But according to the report, the regulations would codify many of the temporary rules on campus sexual assault and harassment that DeVos put in place last year after rolling back Obama-era protections for survivors of campus sexual assault. DeVos’ preliminary guidance, released last September, made it harder for survivors bringing sexual misconduct complaints to prove their case. They also allowed institutions decide whether decisions could be appealed. Both measures appear in the new, leaked regulations, according to the Times, along with rules allowing accused students to cross-examine their accusers and for schools to use “mediation,” rather than a formal disciplinary hearing, to resolve complaints.

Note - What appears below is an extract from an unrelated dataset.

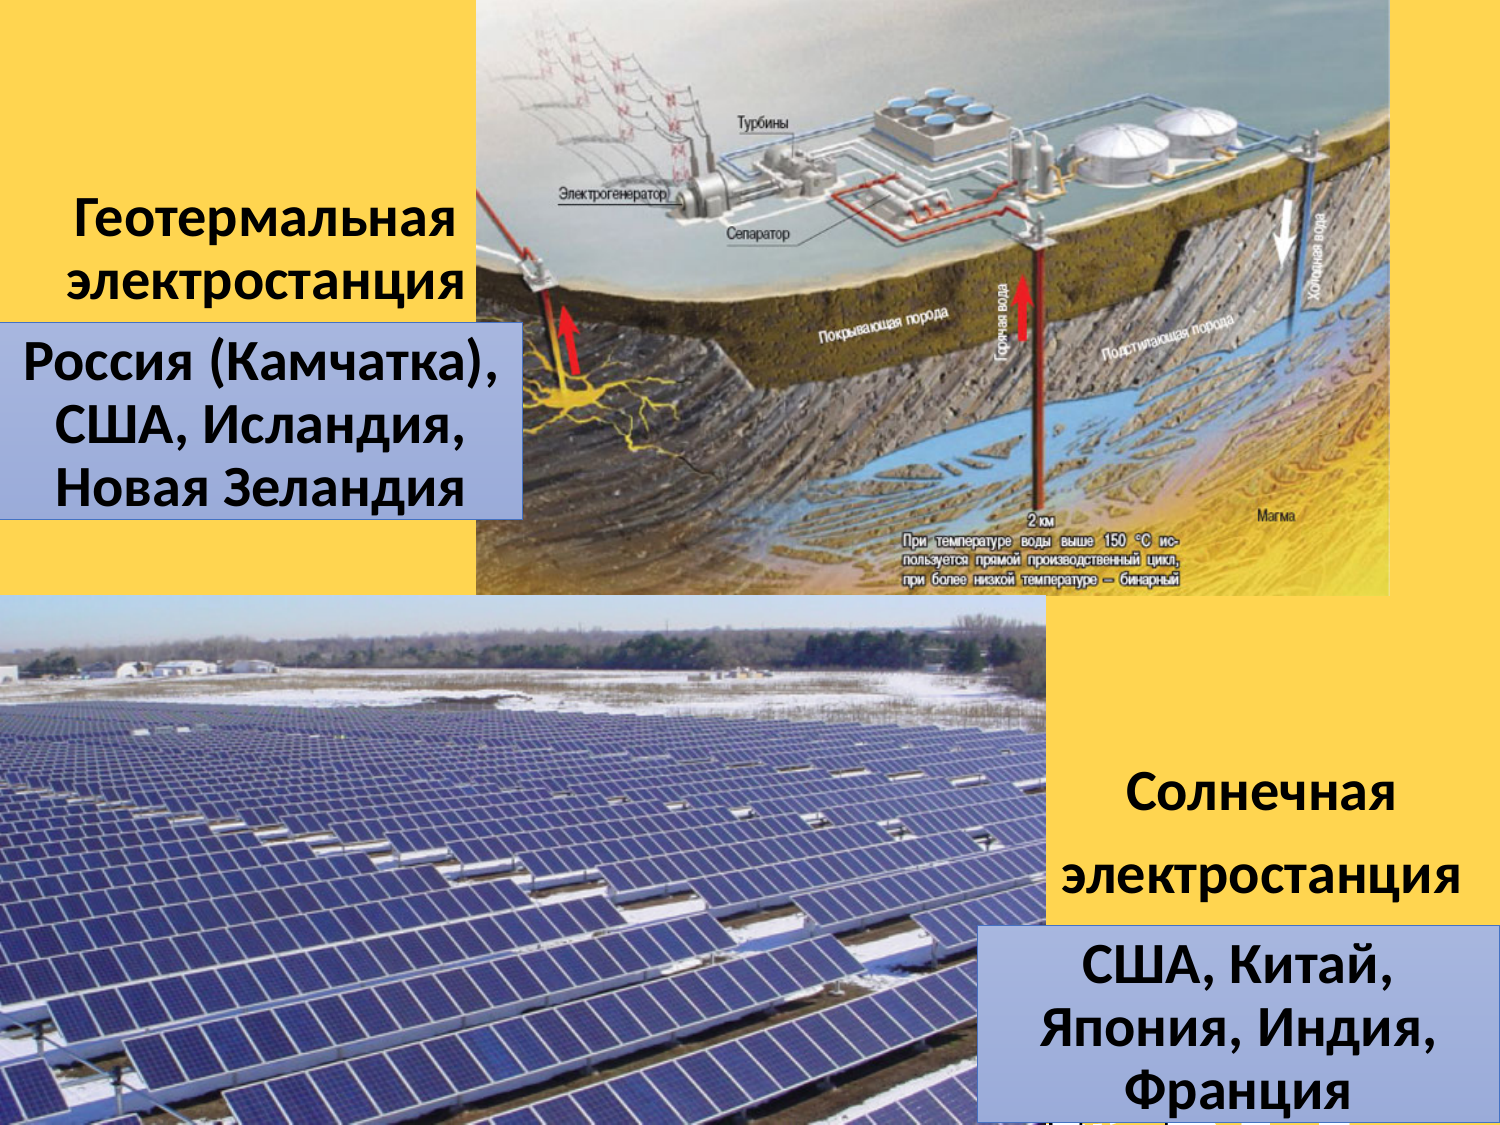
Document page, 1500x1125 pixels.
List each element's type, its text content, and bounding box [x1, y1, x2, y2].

The proposed rules would also let universities off the hook for responding to sexual misconduct that takes place off-campus, or to complaints that aren’t made through formal channels, according to the New York Times. Here are some more of the specifics from the report:
The new rules would adopt a new Supreme Court definition of “sexual harassment” that appears to be reserved for repeated complaints or the most egregious allegations. The new rules would define sexual harassment to mean “unwelcome conduct on the basis of sex that is so severe, pervasive and objectively offensive that it denies a person access to the school’s education program or activity.”
In its guidance, the Obama administration defined the act more broadly as “unwelcome conduct of a sexual nature,” that includes “unwelcome sexual advances, requests for sexual favors, and other verbal, nonverbal, or physical conduct of a sexual nature.”
The new rules would require that institutions only be held legally responsible for investigating formal complaints and responding to reports that school officials have “actual knowledge” of happening. A formal complaint is one made to “an official who has the authority to institute corrective measures,” not, for instance, a residential adviser in a dormitory.
The regulations go to great lengths to require impartiality in investigations. They call on schools to conduct objective investigations and provide “prompt and equitable” resolutions. And, for the first time, the administration explicitly says that just as an institution’s treatment of a complainant could constitute sex discrimination, so would the treatment of the accused.